Os fatores mais associados a uma pior qualidade de vida entre as
mulheres sobreviventes foram: tratamento com quimioterapia, doença mais
avançada ao diagnóstico, idade mais jovem, encontrarem-se na pré-menopausa e
ter um menor nível educacional. Observou-se também que mulheres mais jovens
apresentaram um aumento de sintomatologia depressiva e ansiosa.
A literatura parece corroborar os achados encontrados, ou seja,
que há um subgrupo de mulheres que sobreviveram ao câncer de mama e que terão
um pior nível de qualidade de vida. Algumas fontes destacam que, em mulheres
jovens, o fator mais determinante para piora da qualidade de vida foi a
progressão da doença — o que não pôde ser bem avaliado neste trabalho, já que
eram poucas as pacientes com doença ativa no momento da pesquisa. Os autores do presente estudo sugerem possíveis explicações para
uma pior qualidade de vida entre mulheres jovens que sobreviveram ao câncer:
preocupações que envolviam a fertilidade, os filhos pequenos e/ou questões
relativas à imagem corporal. Também especulam que maiores pontuações em
sentimentos positivos entre mulheres mais velhas — o que poderia ser compreendido
como uma melhor qualidade
de vida — poderiam ser efeito de um “crescimento pós-traumático” (post-traumatic growth). Neste caso, a experiência de
um evento traumático permitiria às sobreviventes apreciarem melhor os momentos
da vida.
Mensagem final
Estudos como estes são importantes por chamarem a atenção para o
tema, estimularem mais pesquisas, trabalhos e até mudanças em termos de saúde
pública. Segundo o artigo, 8 em cada 10 mulheres no Reino Unido com câncer de
mama não foram avisadas de que poderia ocorrer um impacto de longo prazo sobre
sua saúde mental. Além disso, 41% não receberam ajuda profissional para lidar
com essas questões. Entretanto, sugere-se que a educação sobre este assunto
deveria ser trabalhada com as pacientes o mais precocemente possível. Uma
revisão de abordagens não farmacológicas com a intenção de melhorar a qualidade
de vida dessas mulheres sugere que a prática de yoga e de outros exercícios
físicos e o uso de psicoterapias, como mindfulness e
terapia cognitivo-comportamental, são benéficas. Já no aspecto farmacológico, a
equipe de saúde deveria discutir mais assuntos pertinentes, como questões
relativas à sexualidade e seu funcionamento nesta fase.

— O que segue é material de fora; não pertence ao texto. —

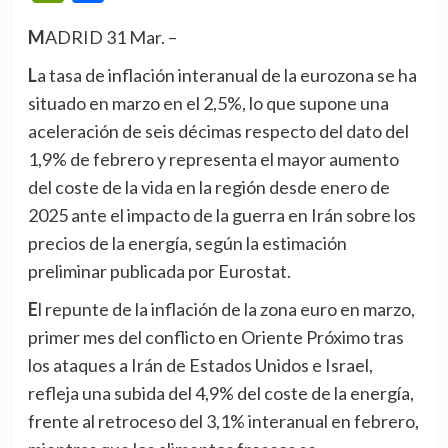
MADRID 31 Mar. –
La tasa de inflación interanual de la eurozona se ha
situado en marzo en el 2,5%, lo que supone una
aceleración de seis décimas respecto del dato del
1,9% de febrero y representa el mayor aumento
del coste de la vida en la región desde enero de
2025 ante el impacto de la guerra en Irán sobre los
precios de la energía, según la estimación
preliminar publicada por Eurostat.
El repunte de la inflación de la zona euro en marzo,
primer mes del conflicto en Oriente Próximo tras
los ataques a Irán de Estados Unidos e Israel,
refleja una subida del 4,9% del coste de la energía,
frente al retroceso del 3,1% interanual en febrero,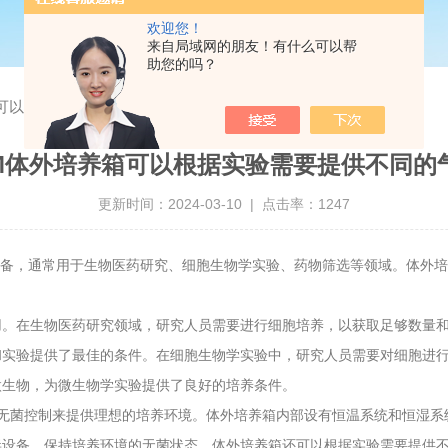
欢迎您！
来自局域网的朋友！有什么可以帮
助您的吗？
箱可以根据实验需要提供不同的气体环境
OM体外培养箱可以根据实验需要提供不同的
更新时间：2024-03-10 | 点击率：1247
备，通常用于生物医药研究、细胞生物学实验、药物筛选等领域。体外培
在生物医药研究领域，研究人员需要进行细胞培养，以获取足够数量和
和实验提供了最佳的条件。在细胞生物学实验中，研究人员需要对细胞进
微生物，为微生物学实验提供了良好的培养条件。
无菌控制来提供理想的培养环境。体外培养箱内部设有恒温系统和恒湿系
毒设备，保持培养环境的无菌状态。体外培养箱还可以根据实验需要提供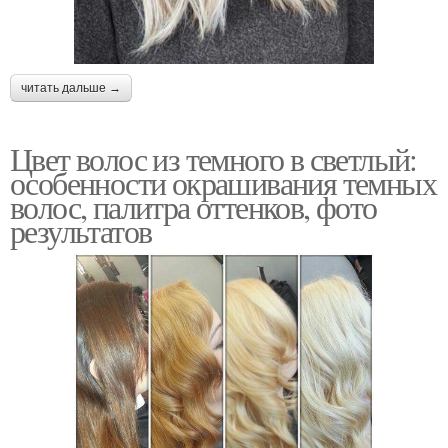
читать дальше →
Цвет волос из темного в светлый:
особенности окрашивания темных
волос, палитра оттенков, фото
результатов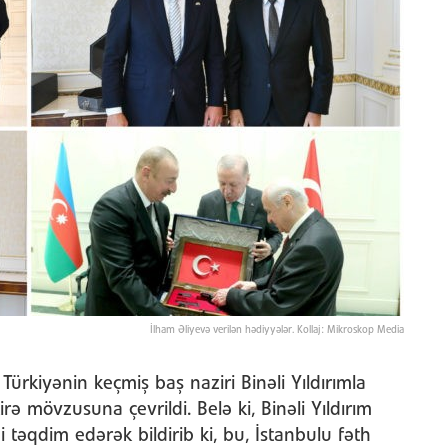
İlham Əliyevə verilən hədiyyələr. Kollaj: Mikroskop Media
ürkiyənin keçmiş baş naziri Binəli Yıldırımla
 mövzusuna çevrildi. Belə ki, Binəli Yıldırım
i təqdim edərək bildirib ki, bu, İstanbulu fəth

Esta pesquisa possui vários méritos, mas a interpretação correta
de seus resultados deve considerar os seguintes fatores: este trabalho, como
muitos outros estudos transversais, obteve uma baixa taxa de resposta, não
sendo possível excluir um viés de seleção; dentre os questionários que foram reenviados,
nem todos foram completamente respondidos, tendo algumas perguntas permanecido
sem resposta; não se pode descartar também a ocorrência de viés de informação;
a presença de fatores confundidores também deve ser considerada; finalmente, é
possível que algumas características da amostra dificultem a generalização de
seus resultados.
Contudo, os resultados apontam que um subgrupo de mulheres
sobreviventes do câncer
de mama pode apresentar sintomas que interferem em sua qualidade de
vida e na saúde mental. Isso é o suficiente para estimular que mais trabalhos e
intervenções sejam feitos buscando pesquisar quais grupos de pacientes precisam
de maior atenção e como direcionar este cuidado.